** WORK TO BE COMPLETED **
Please write out these lines verbatim, everything from the first line down to the line containing "projecten, denk bijvoorbeeld", including both ends.

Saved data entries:
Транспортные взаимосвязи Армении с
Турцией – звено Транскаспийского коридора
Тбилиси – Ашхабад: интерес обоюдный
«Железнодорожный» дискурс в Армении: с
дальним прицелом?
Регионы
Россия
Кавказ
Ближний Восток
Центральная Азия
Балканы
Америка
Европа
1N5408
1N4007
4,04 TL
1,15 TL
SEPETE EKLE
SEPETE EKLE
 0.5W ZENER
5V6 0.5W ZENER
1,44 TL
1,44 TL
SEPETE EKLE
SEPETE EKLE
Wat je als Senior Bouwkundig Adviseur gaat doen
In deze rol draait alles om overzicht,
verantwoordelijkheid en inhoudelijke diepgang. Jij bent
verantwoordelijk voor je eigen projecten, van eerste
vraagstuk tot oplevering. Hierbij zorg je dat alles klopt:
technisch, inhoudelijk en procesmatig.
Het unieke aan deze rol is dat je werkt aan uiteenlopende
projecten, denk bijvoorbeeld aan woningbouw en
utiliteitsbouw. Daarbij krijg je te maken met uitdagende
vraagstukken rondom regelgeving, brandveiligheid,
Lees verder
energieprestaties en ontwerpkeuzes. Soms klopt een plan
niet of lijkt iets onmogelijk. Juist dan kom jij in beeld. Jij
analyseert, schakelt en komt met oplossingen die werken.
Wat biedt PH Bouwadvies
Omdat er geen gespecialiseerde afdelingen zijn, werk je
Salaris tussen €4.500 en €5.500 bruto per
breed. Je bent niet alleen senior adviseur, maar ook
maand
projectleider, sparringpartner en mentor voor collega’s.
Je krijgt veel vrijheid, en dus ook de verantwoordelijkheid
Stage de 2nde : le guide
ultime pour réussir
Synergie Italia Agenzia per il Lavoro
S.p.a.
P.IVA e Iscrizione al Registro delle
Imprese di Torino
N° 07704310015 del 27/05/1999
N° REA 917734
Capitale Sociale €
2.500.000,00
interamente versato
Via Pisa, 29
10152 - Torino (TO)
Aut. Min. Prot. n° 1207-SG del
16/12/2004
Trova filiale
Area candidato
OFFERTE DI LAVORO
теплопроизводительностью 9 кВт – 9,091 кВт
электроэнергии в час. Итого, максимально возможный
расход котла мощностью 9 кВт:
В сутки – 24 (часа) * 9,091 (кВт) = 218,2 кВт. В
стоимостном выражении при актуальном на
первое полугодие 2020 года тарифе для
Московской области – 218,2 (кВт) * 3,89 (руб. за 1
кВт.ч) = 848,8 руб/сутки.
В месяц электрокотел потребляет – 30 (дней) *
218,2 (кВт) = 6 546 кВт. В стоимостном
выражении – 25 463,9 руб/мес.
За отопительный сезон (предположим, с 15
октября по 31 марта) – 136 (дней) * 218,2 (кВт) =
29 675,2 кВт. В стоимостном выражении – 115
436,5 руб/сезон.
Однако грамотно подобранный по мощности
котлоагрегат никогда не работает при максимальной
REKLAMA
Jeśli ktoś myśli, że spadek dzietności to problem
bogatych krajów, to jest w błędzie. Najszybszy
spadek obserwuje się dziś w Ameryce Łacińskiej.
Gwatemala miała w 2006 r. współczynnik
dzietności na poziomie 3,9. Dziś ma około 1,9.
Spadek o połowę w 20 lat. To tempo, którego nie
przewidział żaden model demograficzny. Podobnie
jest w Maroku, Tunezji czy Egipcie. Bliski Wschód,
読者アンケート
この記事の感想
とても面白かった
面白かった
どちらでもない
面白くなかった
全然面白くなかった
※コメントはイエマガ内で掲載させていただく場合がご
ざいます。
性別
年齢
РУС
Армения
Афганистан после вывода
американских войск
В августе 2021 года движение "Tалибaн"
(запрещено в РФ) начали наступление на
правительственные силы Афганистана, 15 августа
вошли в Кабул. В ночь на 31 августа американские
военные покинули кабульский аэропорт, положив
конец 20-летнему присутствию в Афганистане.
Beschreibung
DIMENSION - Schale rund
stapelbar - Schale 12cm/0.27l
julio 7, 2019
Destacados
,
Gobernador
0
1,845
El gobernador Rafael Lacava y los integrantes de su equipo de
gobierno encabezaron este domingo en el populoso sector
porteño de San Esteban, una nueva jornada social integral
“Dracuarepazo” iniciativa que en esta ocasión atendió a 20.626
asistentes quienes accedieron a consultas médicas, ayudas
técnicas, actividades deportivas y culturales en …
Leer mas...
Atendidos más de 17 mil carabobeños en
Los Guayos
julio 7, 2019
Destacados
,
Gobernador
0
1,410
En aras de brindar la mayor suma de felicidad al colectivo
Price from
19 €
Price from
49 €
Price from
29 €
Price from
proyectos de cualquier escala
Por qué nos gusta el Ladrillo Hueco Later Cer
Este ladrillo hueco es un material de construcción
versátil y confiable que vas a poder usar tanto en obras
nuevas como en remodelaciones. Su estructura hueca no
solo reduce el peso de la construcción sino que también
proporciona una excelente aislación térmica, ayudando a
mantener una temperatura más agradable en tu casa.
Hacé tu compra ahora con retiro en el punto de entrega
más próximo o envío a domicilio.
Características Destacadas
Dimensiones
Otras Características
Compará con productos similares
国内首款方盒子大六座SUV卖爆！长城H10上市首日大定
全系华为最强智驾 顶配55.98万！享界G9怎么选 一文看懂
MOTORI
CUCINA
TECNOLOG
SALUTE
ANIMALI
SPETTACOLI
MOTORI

** WORKED SOLUTION **
Транспортные взаимосвязи Армении с
Турцией – звено Транскаспийского коридора
Тбилиси – Ашхабад: интерес обоюдный
«Железнодорожный» дискурс в Армении: с
дальним прицелом?
Регионы
Россия
Кавказ
Ближний Восток
Центральная Азия
Балканы
Америка
Европа
1N5408
1N4007
4,04 TL
1,15 TL
SEPETE EKLE
SEPETE EKLE
 0.5W ZENER
5V6 0.5W ZENER
1,44 TL
1,44 TL
SEPETE EKLE
SEPETE EKLE
Wat je als Senior Bouwkundig Adviseur gaat doen
In deze rol draait alles om overzicht,
verantwoordelijkheid en inhoudelijke diepgang. Jij bent
verantwoordelijk voor je eigen projecten, van eerste
vraagstuk tot oplevering. Hierbij zorg je dat alles klopt:
technisch, inhoudelijk en procesmatig.
Het unieke aan deze rol is dat je werkt aan uiteenlopende
projecten, denk bijvoorbeeld aan woningbouw en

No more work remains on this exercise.